TASK PROMPT: Please write out the data below once more, exactly as it stands.

RECORDS FOR PROCESSING:
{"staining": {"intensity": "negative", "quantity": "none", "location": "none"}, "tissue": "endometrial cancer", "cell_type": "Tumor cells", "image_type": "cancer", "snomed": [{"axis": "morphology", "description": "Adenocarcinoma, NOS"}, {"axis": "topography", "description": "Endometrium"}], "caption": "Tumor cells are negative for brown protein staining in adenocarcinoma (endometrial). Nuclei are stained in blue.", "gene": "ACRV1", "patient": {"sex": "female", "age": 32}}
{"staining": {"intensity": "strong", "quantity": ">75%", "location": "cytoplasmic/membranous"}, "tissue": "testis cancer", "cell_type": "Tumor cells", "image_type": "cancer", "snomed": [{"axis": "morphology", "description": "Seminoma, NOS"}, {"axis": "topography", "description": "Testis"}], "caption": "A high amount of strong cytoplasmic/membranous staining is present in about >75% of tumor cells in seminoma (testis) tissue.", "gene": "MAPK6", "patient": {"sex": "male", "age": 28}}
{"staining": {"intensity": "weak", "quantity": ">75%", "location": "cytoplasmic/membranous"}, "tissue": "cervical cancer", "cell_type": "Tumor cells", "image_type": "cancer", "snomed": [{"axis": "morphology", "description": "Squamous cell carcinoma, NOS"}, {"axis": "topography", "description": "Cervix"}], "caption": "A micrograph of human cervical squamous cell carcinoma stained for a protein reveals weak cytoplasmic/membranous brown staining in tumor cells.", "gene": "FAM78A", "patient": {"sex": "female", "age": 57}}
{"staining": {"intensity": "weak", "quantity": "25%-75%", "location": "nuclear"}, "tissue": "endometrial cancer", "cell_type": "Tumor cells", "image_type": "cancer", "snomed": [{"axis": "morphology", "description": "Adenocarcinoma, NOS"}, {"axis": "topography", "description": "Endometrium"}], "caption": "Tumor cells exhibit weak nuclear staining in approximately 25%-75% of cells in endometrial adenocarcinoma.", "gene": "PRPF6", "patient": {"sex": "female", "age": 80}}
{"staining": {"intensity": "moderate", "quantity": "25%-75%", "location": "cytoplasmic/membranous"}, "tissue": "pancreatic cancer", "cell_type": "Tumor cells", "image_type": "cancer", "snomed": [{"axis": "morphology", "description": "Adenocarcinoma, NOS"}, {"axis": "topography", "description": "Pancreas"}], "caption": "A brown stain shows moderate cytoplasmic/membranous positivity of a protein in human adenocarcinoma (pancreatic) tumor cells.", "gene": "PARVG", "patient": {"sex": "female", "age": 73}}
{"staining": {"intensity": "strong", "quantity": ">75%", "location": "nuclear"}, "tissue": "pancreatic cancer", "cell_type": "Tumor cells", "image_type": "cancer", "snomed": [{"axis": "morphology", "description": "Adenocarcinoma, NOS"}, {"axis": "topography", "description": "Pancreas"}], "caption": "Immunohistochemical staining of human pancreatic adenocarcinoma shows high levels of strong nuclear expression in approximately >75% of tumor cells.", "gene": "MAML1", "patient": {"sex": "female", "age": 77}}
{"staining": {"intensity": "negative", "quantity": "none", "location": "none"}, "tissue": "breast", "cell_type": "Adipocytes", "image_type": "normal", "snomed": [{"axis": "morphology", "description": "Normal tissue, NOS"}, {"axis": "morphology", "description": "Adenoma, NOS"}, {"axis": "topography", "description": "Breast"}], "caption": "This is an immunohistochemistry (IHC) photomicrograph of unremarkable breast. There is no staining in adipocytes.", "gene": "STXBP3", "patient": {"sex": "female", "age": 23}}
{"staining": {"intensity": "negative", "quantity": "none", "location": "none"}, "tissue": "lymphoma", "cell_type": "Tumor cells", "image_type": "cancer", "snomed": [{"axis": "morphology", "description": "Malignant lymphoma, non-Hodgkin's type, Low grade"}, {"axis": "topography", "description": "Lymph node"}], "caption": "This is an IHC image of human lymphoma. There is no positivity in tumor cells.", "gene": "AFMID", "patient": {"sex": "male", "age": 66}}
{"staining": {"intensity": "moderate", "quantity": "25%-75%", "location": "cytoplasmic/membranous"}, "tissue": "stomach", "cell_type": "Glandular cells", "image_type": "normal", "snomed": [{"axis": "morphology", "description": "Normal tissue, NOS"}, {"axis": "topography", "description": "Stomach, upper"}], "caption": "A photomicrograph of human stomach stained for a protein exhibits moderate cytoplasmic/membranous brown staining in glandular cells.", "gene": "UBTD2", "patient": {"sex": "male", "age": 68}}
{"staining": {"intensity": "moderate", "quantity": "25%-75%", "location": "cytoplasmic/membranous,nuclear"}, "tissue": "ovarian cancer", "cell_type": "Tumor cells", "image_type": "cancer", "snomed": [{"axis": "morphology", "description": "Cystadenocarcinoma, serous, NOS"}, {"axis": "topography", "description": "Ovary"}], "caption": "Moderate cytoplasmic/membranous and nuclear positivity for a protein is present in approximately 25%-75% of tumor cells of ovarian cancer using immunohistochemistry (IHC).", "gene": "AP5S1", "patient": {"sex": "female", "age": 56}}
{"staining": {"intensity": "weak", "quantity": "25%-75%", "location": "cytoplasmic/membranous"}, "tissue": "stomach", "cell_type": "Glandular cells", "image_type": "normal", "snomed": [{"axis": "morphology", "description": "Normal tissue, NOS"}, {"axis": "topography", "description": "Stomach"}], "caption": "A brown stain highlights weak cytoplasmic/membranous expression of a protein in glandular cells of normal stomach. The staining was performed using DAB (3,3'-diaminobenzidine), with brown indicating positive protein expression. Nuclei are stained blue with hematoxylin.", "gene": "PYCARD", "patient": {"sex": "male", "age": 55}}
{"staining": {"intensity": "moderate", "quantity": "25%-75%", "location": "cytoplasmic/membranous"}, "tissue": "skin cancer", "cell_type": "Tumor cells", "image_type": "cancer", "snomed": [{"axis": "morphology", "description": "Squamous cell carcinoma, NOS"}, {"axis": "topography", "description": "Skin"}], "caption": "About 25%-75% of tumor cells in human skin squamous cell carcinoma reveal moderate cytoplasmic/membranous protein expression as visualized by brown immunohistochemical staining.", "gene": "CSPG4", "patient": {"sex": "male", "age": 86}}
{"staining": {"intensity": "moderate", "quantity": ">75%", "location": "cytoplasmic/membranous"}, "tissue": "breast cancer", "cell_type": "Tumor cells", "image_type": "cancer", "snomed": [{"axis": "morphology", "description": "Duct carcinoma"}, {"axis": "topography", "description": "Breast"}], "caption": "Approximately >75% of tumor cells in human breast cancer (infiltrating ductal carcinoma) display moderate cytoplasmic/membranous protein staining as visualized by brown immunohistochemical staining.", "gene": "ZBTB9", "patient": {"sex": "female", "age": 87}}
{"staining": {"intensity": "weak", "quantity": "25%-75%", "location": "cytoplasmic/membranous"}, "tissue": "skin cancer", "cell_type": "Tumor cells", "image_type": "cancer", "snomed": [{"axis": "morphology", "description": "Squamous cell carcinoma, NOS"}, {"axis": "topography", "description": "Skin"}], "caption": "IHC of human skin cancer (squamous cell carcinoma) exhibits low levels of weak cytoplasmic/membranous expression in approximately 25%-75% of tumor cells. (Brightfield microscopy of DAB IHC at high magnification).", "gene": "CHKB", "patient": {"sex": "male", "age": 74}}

OUTPUT BELOW:
{"staining": {"intensity": "negative", "quantity": "none", "location": "none"}, "tissue": "endometrial cancer", "cell_type": "Tumor cells", "image_type": "cancer", "snomed": [{"axis": "morphology", "description": "Adenocarcinoma, NOS"}, {"axis": "topography", "description": "Endometrium"}], "caption": "Tumor cells are negative for brown protein staining in adenocarcinoma (endometrial). Nuclei are stained in blue.", "gene": "ACRV1", "patient": {"sex": "female", "age": 32}}
{"staining": {"intensity": "strong", "quantity": ">75%", "location": "cytoplasmic/membranous"}, "tissue": "testis cancer", "cell_type": "Tumor cells", "image_type": "cancer", "snomed": [{"axis": "morphology", "description": "Seminoma, NOS"}, {"axis": "topography", "description": "Testis"}], "caption": "A high amount of strong cytoplasmic/membranous staining is present in about >75% of tumor cells in seminoma (testis) tissue.", "gene": "MAPK6", "patient": {"sex": "male", "age": 28}}
{"staining": {"intensity": "weak", "quantity": ">75%", "location": "cytoplasmic/membranous"}, "tissue": "cervical cancer", "cell_type": "Tumor cells", "image_type": "cancer", "snomed": [{"axis": "morphology", "description": "Squamous cell carcinoma, NOS"}, {"axis": "topography", "description": "Cervix"}], "caption": "A micrograph of human cervical squamous cell carcinoma stained for a protein reveals weak cytoplasmic/membranous brown staining in tumor cells.", "gene": "FAM78A", "patient": {"sex": "female", "age": 57}}
{"staining": {"intensity": "weak", "quantity": "25%-75%", "location": "nuclear"}, "tissue": "endometrial cancer", "cell_type": "Tumor cells", "image_type": "cancer", "snomed": [{"axis": "morphology", "description": "Adenocarcinoma, NOS"}, {"axis": "topography", "description": "Endometrium"}], "caption": "Tumor cells exhibit weak nuclear staining in approximately 25%-75% of cells in endometrial adenocarcinoma.", "gene": "PRPF6", "patient": {"sex": "female", "age": 80}}
{"staining": {"intensity": "moderate", "quantity": "25%-75%", "location": "cytoplasmic/membranous"}, "tissue": "pancreatic cancer", "cell_type": "Tumor cells", "image_type": "cancer", "snomed": [{"axis": "morphology", "description": "Adenocarcinoma, NOS"}, {"axis": "topography", "description": "Pancreas"}], "caption": "A brown stain shows moderate cytoplasmic/membranous positivity of a protein in human adenocarcinoma (pancreatic) tumor cells.", "gene": "PARVG", "patient": {"sex": "female", "age": 73}}
{"staining": {"intensity": "strong", "quantity": ">75%", "location": "nuclear"}, "tissue": "pancreatic cancer", "cell_type": "Tumor cells", "image_type": "cancer", "snomed": [{"axis": "morphology", "description": "Adenocarcinoma, NOS"}, {"axis": "topography", "description": "Pancreas"}], "caption": "Immunohistochemical staining of human pancreatic adenocarcinoma shows high levels of strong nuclear expression in approximately >75% of tumor cells.", "gene": "MAML1", "patient": {"sex": "female", "age": 77}}
{"staining": {"intensity": "negative", "quantity": "none", "location": "none"}, "tissue": "breast", "cell_type": "Adipocytes", "image_type": "normal", "snomed": [{"axis": "morphology", "description": "Normal tissue, NOS"}, {"axis": "morphology", "description": "Adenoma, NOS"}, {"axis": "topography", "description": "Breast"}], "caption": "This is an immunohistochemistry (IHC) photomicrograph of unremarkable breast. There is no staining in adipocytes.", "gene": "STXBP3", "patient": {"sex": "female", "age": 23}}
{"staining": {"intensity": "negative", "quantity": "none", "location": "none"}, "tissue": "lymphoma", "cell_type": "Tumor cells", "image_type": "cancer", "snomed": [{"axis": "morphology", "description": "Malignant lymphoma, non-Hodgkin's type, Low grade"}, {"axis": "topography", "description": "Lymph node"}], "caption": "This is an IHC image of human lymphoma. There is no positivity in tumor cells.", "gene": "AFMID", "patient": {"sex": "male", "age": 66}}
{"staining": {"intensity": "moderate", "quantity": "25%-75%", "location": "cytoplasmic/membranous"}, "tissue": "stomach", "cell_type": "Glandular cells", "image_type": "normal", "snomed": [{"axis": "morphology", "description": "Normal tissue, NOS"}, {"axis": "topography", "description": "Stomach, upper"}], "caption": "A photomicrograph of human stomach stained for a protein exhibits moderate cytoplasmic/membranous brown staining in glandular cells.", "gene": "UBTD2", "patient": {"sex": "male", "age": 68}}
{"staining": {"intensity": "moderate", "quantity": "25%-75%", "location": "cytoplasmic/membranous,nuclear"}, "tissue": "ovarian cancer", "cell_type": "Tumor cells", "image_type": "cancer", "snomed": [{"axis": "morphology", "description": "Cystadenocarcinoma, serous, NOS"}, {"axis": "topography", "description": "Ovary"}], "caption": "Moderate cytoplasmic/membranous and nuclear positivity for a protein is present in approximately 25%-75% of tumor cells of ovarian cancer using immunohistochemistry (IHC).", "gene": "AP5S1", "patient": {"sex": "female", "age": 56}}
{"staining": {"intensity": "weak", "quantity": "25%-75%", "location": "cytoplasmic/membranous"}, "tissue": "stomach", "cell_type": "Glandular cells", "image_type": "normal", "snomed": [{"axis": "morphology", "description": "Normal tissue, NOS"}, {"axis": "topography", "description": "Stomach"}], "caption": "A brown stain highlights weak cytoplasmic/membranous expression of a protein in glandular cells of normal stomach. The staining was performed using DAB (3,3'-diaminobenzidine), with brown indicating positive protein expression. Nuclei are stained blue with hematoxylin.", "gene": "PYCARD", "patient": {"sex": "male", "age": 55}}
{"staining": {"intensity": "moderate", "quantity": "25%-75%", "location": "cytoplasmic/membranous"}, "tissue": "skin cancer", "cell_type": "Tumor cells", "image_type": "cancer", "snomed": [{"axis": "morphology", "description": "Squamous cell carcinoma, NOS"}, {"axis": "topography", "description": "Skin"}], "caption": "About 25%-75% of tumor cells in human skin squamous cell carcinoma reveal moderate cytoplasmic/membranous protein expression as visualized by brown immunohistochemical staining.", "gene": "CSPG4", "patient": {"sex": "male", "age": 86}}
{"staining": {"intensity": "moderate", "quantity": ">75%", "location": "cytoplasmic/membranous"}, "tissue": "breast cancer", "cell_type": "Tumor cells", "image_type": "cancer", "snomed": [{"axis": "morphology", "description": "Duct carcinoma"}, {"axis": "topography", "description": "Breast"}], "caption": "Approximately >75% of tumor cells in human breast cancer (infiltrating ductal carcinoma) display moderate cytoplasmic/membranous protein staining as visualized by brown immunohistochemical staining.", "gene": "ZBTB9", "patient": {"sex": "female", "age": 87}}
{"staining": {"intensity": "weak", "quantity": "25%-75%", "location": "cytoplasmic/membranous"}, "tissue": "skin cancer", "cell_type": "Tumor cells", "image_type": "cancer", "snomed": [{"axis": "morphology", "description": "Squamous cell carcinoma, NOS"}, {"axis": "topography", "description": "Skin"}], "caption": "IHC of human skin cancer (squamous cell carcinoma) exhibits low levels of weak cytoplasmic/membranous expression in approximately 25%-75% of tumor cells. (Brightfield microscopy of DAB IHC at high magnification).", "gene": "CHKB", "patient": {"sex": "male", "age": 74}}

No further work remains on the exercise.